The tables turned after the interval, though, when Arnautovic drove wide, David Alaba bent a free-kick just over the bar from the edge of the Italy area, and Marcel Sabitzer’s effort was deflected behind by Bonucci after the centre-back had headed a corner over at the other end.
It had been a sluggish start to the second half from the favourites and incredibly they looked to have fallen behind when Arnautovic headed in Alaba’s flick-on from close range. However, a VAR check spotted the former West Ham man had just strayed offside and the goal was chalked off to wild celebrations from the Italy supporters.
Italy bounced back with a shot wide from sub Manuel Locatelli and a chip off target from Insigne but continued to look vulnerable at the back, with Austrian penalty appeals ignored when Pessina caught Stefan Lainer at a free-kick.
At the other end, Berardi got a spectacular scissor kick all wrong when he had time to bring the ball down on 83 minutes, and Austria stood firm from a late free-kick to send the game to extra-time.

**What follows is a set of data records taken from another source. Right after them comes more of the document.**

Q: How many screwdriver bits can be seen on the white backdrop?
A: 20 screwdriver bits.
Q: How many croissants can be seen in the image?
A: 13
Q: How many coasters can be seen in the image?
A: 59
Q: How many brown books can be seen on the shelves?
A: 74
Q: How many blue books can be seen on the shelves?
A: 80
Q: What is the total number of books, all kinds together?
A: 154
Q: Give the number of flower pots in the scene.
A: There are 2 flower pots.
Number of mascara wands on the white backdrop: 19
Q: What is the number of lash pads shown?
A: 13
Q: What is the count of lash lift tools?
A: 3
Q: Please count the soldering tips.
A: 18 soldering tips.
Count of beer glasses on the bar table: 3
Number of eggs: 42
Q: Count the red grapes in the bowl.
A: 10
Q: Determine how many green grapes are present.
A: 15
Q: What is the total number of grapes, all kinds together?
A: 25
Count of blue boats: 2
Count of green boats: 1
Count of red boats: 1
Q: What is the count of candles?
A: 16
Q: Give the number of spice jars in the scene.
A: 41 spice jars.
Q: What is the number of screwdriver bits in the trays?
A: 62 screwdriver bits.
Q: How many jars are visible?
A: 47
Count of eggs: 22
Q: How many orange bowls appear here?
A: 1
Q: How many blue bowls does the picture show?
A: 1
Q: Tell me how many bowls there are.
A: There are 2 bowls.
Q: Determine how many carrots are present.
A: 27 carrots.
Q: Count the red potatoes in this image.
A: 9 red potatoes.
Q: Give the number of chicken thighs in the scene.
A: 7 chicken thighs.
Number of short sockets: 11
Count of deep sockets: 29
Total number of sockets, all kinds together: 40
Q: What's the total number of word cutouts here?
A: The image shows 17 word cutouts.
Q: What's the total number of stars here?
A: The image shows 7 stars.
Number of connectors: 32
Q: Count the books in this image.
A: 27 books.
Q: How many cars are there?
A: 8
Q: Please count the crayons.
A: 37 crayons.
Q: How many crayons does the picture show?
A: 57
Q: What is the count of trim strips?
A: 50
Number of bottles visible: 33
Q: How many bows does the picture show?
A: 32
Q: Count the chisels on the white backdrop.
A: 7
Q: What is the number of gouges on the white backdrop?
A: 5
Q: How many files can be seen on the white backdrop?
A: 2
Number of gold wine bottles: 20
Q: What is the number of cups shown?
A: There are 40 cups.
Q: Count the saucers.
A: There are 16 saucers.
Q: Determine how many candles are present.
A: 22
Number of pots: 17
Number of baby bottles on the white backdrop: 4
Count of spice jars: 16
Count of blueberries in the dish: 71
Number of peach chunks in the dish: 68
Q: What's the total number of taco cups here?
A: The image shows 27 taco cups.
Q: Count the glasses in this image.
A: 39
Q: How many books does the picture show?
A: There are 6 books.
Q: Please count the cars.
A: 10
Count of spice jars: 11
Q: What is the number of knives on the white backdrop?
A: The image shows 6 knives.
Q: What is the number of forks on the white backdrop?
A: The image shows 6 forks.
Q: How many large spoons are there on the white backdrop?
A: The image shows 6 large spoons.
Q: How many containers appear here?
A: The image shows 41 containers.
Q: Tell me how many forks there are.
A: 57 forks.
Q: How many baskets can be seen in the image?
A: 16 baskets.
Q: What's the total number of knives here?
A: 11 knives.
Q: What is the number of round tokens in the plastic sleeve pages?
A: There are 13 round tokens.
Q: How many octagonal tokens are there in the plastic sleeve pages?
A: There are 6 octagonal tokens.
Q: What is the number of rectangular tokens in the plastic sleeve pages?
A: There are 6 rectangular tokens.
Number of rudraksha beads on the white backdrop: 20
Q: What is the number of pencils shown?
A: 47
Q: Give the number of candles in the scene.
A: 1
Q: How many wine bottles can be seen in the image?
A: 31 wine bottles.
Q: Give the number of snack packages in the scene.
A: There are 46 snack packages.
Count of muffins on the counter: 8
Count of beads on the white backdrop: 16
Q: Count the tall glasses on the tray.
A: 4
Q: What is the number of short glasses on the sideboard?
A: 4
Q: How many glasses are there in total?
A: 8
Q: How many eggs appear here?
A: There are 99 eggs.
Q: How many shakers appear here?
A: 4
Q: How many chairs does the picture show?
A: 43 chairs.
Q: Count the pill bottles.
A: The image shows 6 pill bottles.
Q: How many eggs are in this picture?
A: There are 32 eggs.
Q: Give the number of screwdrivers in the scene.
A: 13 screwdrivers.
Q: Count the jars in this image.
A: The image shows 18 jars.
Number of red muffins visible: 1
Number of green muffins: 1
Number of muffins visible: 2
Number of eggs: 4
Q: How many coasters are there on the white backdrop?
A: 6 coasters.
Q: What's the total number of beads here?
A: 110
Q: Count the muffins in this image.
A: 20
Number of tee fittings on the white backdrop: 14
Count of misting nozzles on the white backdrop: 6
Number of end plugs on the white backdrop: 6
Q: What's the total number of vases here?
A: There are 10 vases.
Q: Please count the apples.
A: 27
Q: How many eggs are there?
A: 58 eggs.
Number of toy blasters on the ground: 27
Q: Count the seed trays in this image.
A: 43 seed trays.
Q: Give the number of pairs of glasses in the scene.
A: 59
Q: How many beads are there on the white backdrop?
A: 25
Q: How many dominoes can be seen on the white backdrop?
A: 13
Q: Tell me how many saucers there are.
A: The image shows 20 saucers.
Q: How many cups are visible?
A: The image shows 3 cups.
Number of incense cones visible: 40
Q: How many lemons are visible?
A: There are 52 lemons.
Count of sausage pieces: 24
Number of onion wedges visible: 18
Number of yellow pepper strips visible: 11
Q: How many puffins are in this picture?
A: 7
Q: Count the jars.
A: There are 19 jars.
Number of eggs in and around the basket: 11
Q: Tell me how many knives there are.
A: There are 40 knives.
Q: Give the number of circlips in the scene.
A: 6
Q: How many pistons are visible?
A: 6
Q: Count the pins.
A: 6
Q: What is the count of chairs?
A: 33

Italy were galvanised in that additional half hour, though, and after Chiesa had fired straight at Bachmann from the right side of the box, he made no mistake moments later, taking an extra touch in the area before lashing past the goalkeeper.
The goal broke Austria’s resistance and, after an Insigne free-kick was well saved, Pessina put Italy on the brink, firing home after a scramble in the penalty box.
Gregoritsch drew a superb stop from Donnarumma and Sabitzer shot wide as Austria tried to salvage something late on and incredibly they set up a dramatic conclusion, when Kalajdzic headed in at the near post from a corner.
It was the first goal Italy had conceded in 1,168 minutes and Austria went close to an equaliser when Gregoritsch shot wide in the final seconds.
But the full-time whistle sparked celebrations from the Italy players and their supporters, who will hope to return to Wembley for the semi-finals.
What the managers said…
Italy boss Roberto Mancini: “We knew we had to suffer because Austria are the typical side who do not allow to play well. The substitutes made the difference for us, but everybody gave their best tonight. I’m happy because the lads gave everything to win even when we were tired.”
Austria boss Franco Foda to follow…
Optat stats – Italy come good in extra-time
- This was Italy’s eighth game at the European Championship to go to extra time, more than any other side in the history of the competition. Their two goals tonight were their first ever goals in the additional 30 minutes.
- This was just the second match in European Championship history to see as many as three goals scored in extra time, after France vs Portugal in 1984.
- After managing just two shots on target in 90 minutes, Italy had four efforts on target in the first 15 minutes of extra time, including their two goals.
- Sasa Kalajdzic’s goal for Austria was the first Italy have conceded since October 2020, ending a run of 19 hours and 28 minutes without conceding for the Italians.
- Despite playing just 157 minutes at Euro 2020 so far, Marco Verratti has created more chances than any other player for Italy (9).
Italy play the winner of Belgium vs Portugal on Friday night in Munich in the quarter-finals of Euro 2020.